Appeals Court of Massachusetts. Middlesex
Jul 23, 1985
480 N.E.2d 656 (Mass. App. Ct. 1985)

Opinion

June 6, 1985.

July 23, 1985.

Present: GREANEY, C.J., BROWN, WARNER, JJ.

Practice, Criminal, New trial, Appeal, Transcript of evidence.

In the circumstances, a criminal defendant's claim of prosecutorial misconduct, which she alleged could not properly be presented on appeal because a substantial portion of the trial transcript was unavailable, constituted an articulable claim with reference to which the sufficiency of a reconstruction of the events at trial could be judged. [445-446] A judge, in his discretion, could properly conclude that a new trial of a criminal case was required by the fact that a substantial portion of the transcript, including approximately one half the testimony at trial and the prosecutor's opening statement, was unavailable for purposes of appeal, where the reconstruction of that portion of the transcript was insufficient to present the defendant's claim that the prosecutor had engaged in misconduct throughout the trial by emphasizing the defendant's sexual preference in an inflammatory manner calculated to appeal to the prejudices of the jury. [446-447]

INDICTMENT found and returned in the Superior Court Department on February 3, 1983.

The case was tried before James J. Nixon, J., and a motion for a new trial was heard by him.

Charles J. Hely, Special Assistant District Attorney, for the Commonwealth.

Gail S. Strassfeld ( Jeanne Baker with her) for the defendant.
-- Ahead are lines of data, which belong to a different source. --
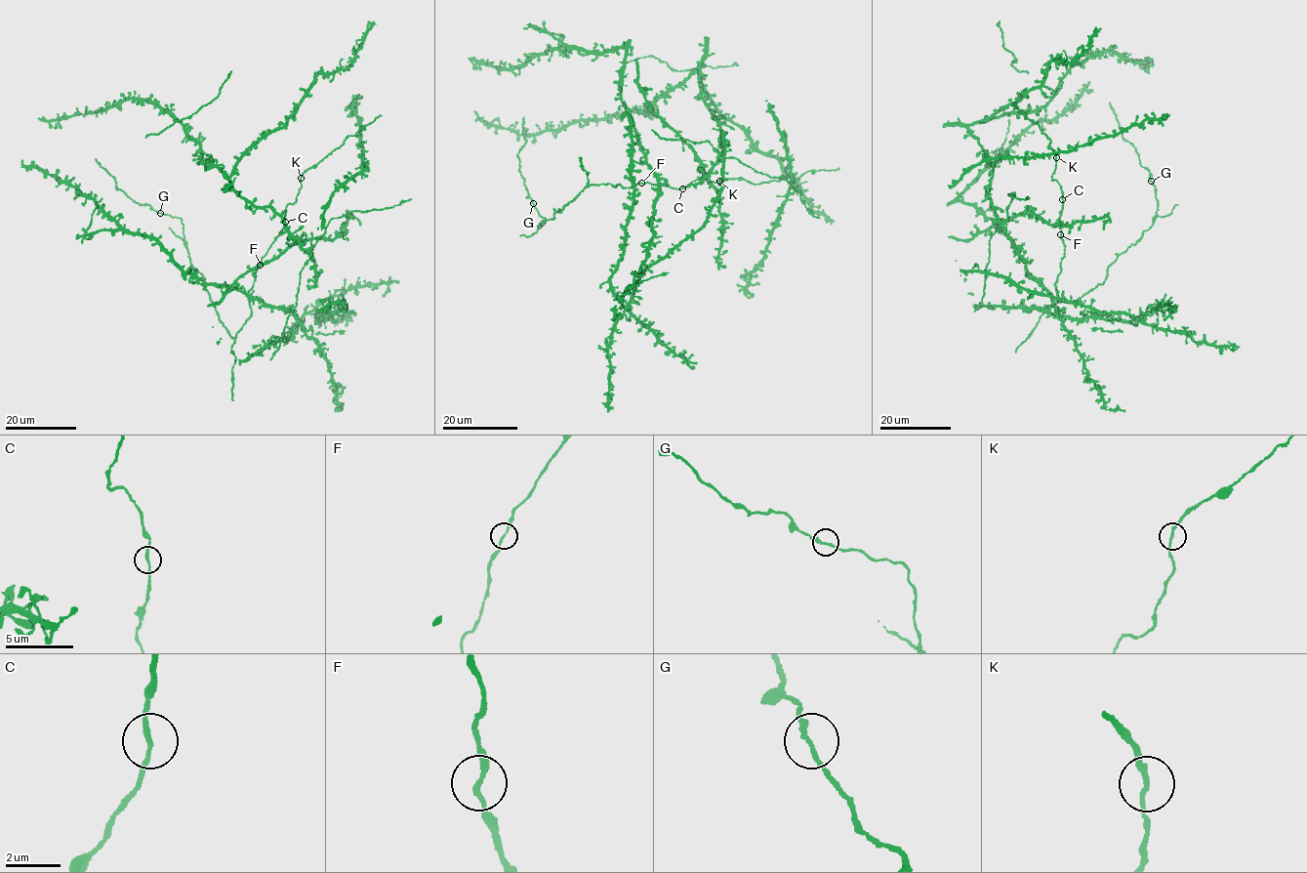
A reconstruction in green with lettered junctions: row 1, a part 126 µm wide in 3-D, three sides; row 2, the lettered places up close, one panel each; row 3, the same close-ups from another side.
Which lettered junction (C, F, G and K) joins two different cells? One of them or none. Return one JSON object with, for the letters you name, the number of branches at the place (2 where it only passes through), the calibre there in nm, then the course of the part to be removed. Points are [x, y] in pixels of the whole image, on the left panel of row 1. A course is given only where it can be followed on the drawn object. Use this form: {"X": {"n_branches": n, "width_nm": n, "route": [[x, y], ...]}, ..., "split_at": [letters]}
{"split_at": []}

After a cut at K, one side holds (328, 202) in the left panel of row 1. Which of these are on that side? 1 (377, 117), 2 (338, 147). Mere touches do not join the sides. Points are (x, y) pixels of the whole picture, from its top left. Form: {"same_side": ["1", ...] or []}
{"same_side": []}

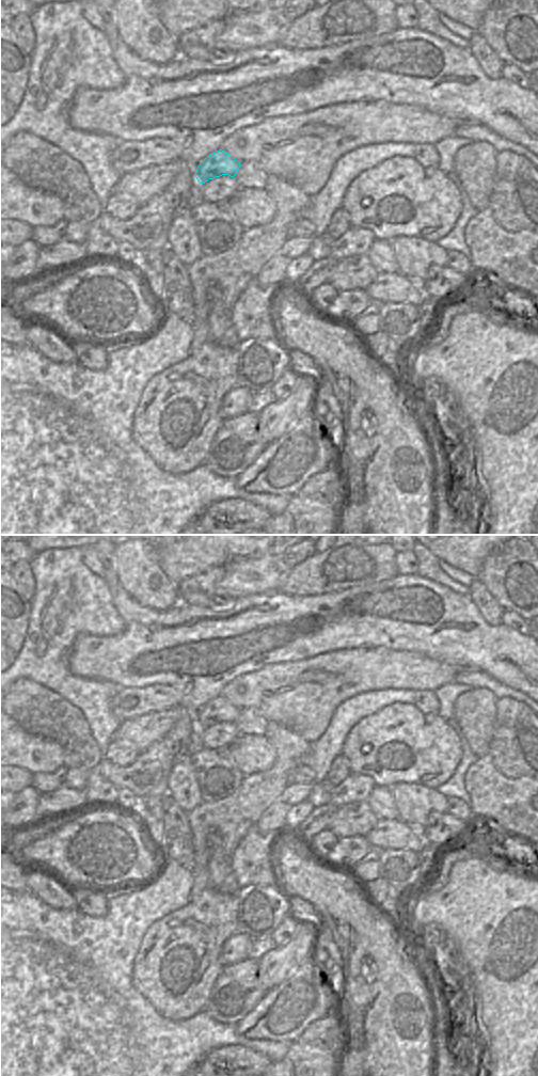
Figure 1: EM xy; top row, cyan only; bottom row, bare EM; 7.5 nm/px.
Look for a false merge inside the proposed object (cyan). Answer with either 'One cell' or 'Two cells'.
Two cells

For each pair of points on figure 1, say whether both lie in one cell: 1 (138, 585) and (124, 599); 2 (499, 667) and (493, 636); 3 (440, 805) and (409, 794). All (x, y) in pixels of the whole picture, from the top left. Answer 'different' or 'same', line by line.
1: different
2: same
3: same

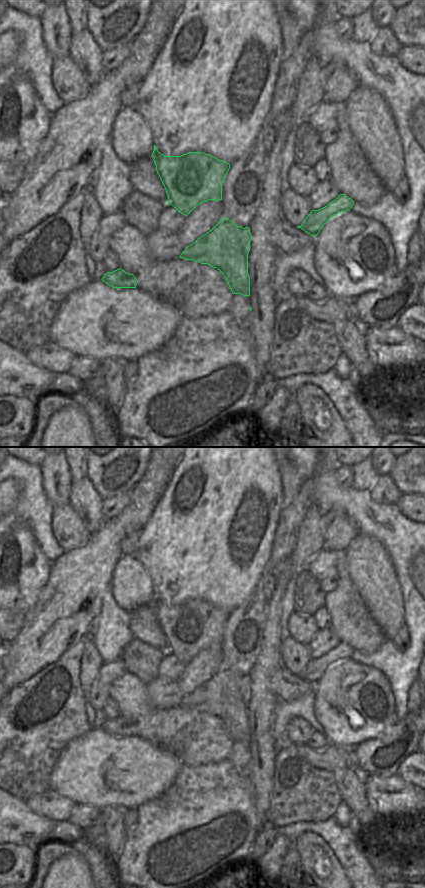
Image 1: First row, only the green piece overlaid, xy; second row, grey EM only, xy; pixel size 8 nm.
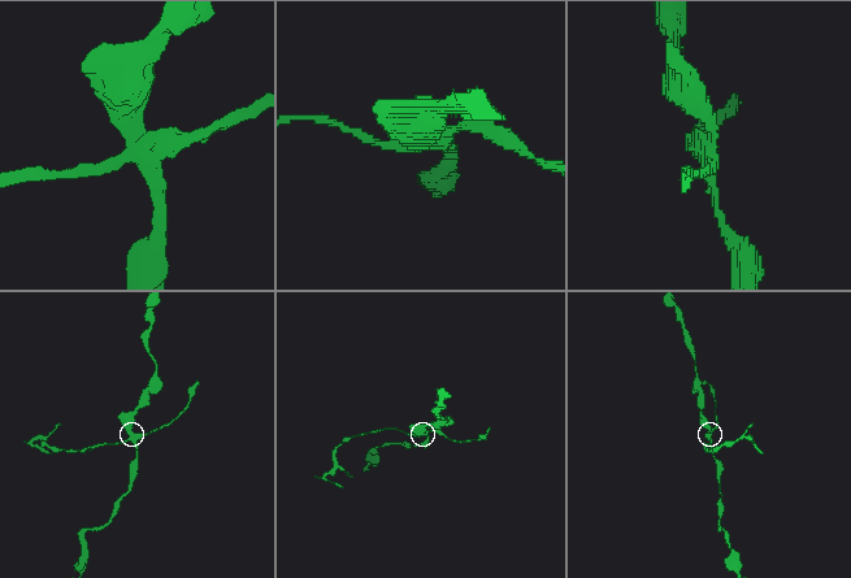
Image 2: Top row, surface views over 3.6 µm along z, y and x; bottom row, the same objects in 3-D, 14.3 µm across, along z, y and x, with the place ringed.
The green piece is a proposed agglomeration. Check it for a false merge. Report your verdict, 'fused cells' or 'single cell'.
fused cells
The defendant was convicted by a Superior Court jury of murder in the second degree and sentenced to life imprisonment. While her appeal from the conviction was pending, her appellate counsel (who was not trial counsel) learned that the voice recordings of a substantial portion of the trial had been stolen from the court reporter's car. Thereupon the defendant filed a motion for a new trial, arguing that she could not properly present her appellate claims without a complete transcript of the trial proceedings. The prosecutor responded with a proposed reconstruction of the missing portions of the trial transcript. After a two-day hearing, the motion judge, who was also the trial judge, allowed the motion, ruling that the reconstruction was inadequate to present the defendant's appellate claims. The Commonwealth appeals.

Two women were tried with the defendant as joint venturers. Both were acquitted of murder; one was convicted of being an accessory after the fact to murder.

We repeat the admonition of the Supreme Judicial Court. "[W]e wish to emphasize that every precaution should be taken to safeguard stenographic notes [and tape recordings] and any transcription already made." Commonwealth v. Harris, 376 Mass. 74, 75 n. 1 (1978).

The Commonwealth's appellate counsel was not trial counsel.

The motion for a new trial is directed to the sound discretion of the judge, see Blaikie v. District Attorney for the Suffolk Dist., 375 Mass. 613, 618 (1978), informed by the teaching of Commonwealth v. Harris, 376 Mass. 74 (1978), and cases which followed. "We give special deference to the exercise of discretion where the judge ruling on the motion presided at the trial." Commonwealth v. Salemme, 11 Mass. App. Ct. 208, 221 (1981).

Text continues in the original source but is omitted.